Not surprisingly, consumers are making more use of contactless payments. These are payments that include digital wallets (used with mobile phones) and cards that can be tapped or waved over a payment point. Credit unions that continue to enhance their contactless consumer experience will have an advantage over those credit unions that don't.

Consumers are certainly still spending. PYMNTS said that credit union member spending at Amazon is up 94 percent on debit cards and 55 percent on credit cards, year-over-year during the pandemic.

The consumer spending trend to debit is expected to be temporary.

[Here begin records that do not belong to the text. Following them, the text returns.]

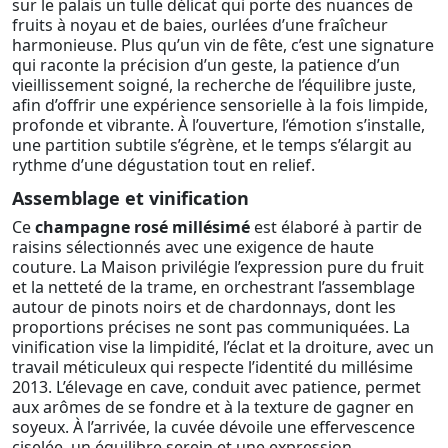
sur le palais un tulle délicat qui porte des nuances de
fruits à noyau et de baies, ourlées d’une fraîcheur
harmonieuse. Plus qu’un vin de fête, c’est une signature
qui raconte la précision d’un geste, la patience d’un
vieillissement soigné, la recherche de l’équilibre juste,
afin d’offrir une expérience sensorielle à la fois limpide,
profonde et vibrante. À l’ouverture, l’émotion s’installe,
une partition subtile s’égrène, et le temps s’élargit au
rythme d’une dégustation tout en relief.
Assemblage et vinification
Ce
champagne rosé millésimé
est élaboré à partir de
raisins sélectionnés avec une exigence de haute
couture. La Maison privilégie l’expression pure du fruit
et la netteté de la trame, en orchestrant l’assemblage
autour de pinots noirs et de chardonnays, dont les
proportions précises ne sont pas communiquées. La
vinification vise la limpidité, l’éclat et la droiture, avec un
travail méticuleux qui respecte l’identité du millésime
2013. L’élevage en cave, conduit avec patience, permet
aux arômes de se fondre et à la texture de gagner en
soyeux. À l’arrivée, la cuvée dévoile une effervescence
ciselée, un équilibre serein et une expression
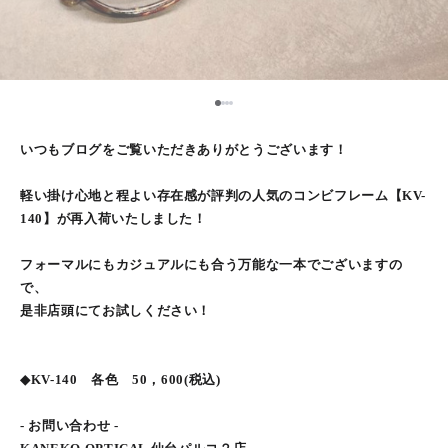
1
2
3
4
いつもブログをご覧いただきありがとうございます！
軽い掛け心地と程よい存在感が評判の人気のコンビフレーム【KV-
140】が再入荷いたしました！
フォーマルにもカジュアルにも合う万能な一本でございますの
で、
是非店頭にてお試しください！
◆KV-140 各色 50，600(税込)
- お問い合わせ -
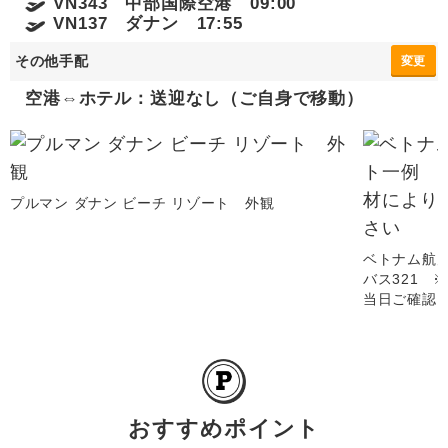
VN343 中部国際空港 09:00
VN137 ダナン 17:55
その他手配
変更
空港⇔ホテル：送迎なし（ご自身で移動）
プルマン ダナン ビーチ リゾート 外観
ベトナム航
バス321 
当日ご確認
おすすめポイント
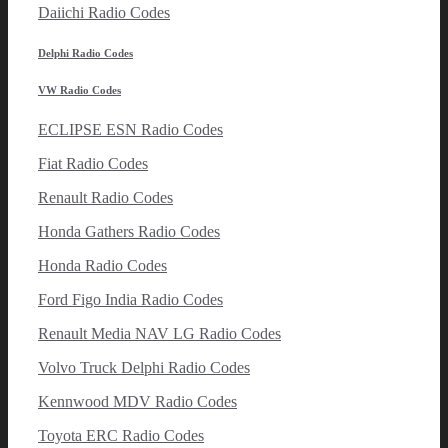
Daiichi Radio Codes
Delphi Radio Codes
VW Radio Codes
ECLIPSE ESN Radio Codes
Fiat Radio Codes
Renault Radio Codes
Honda Gathers Radio Codes
Honda Radio Codes
Ford Figo India Radio Codes
Renault Media NAV LG Radio Codes
Volvo Truck Delphi Radio Codes
Kennwood MDV Radio Codes
Toyota ERC Radio Codes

It is more a result of consumers moving away from any potential fees and expansion of debt. As jobs come back, credit should regain its crown as the top spending choice by consumers.

The latest BEA (Bureau of Economic Analysis) data shows a steady decline in consumer savings rates since July 2020:

  • October 2020    13.6
  • September 2020    14.6
  • August 2020    15.1
  • July 2020    18.6

This despite personal income and disposable personal income both decreasing. The decrease in savings rates may be linked to consumers using savings to fund their spending.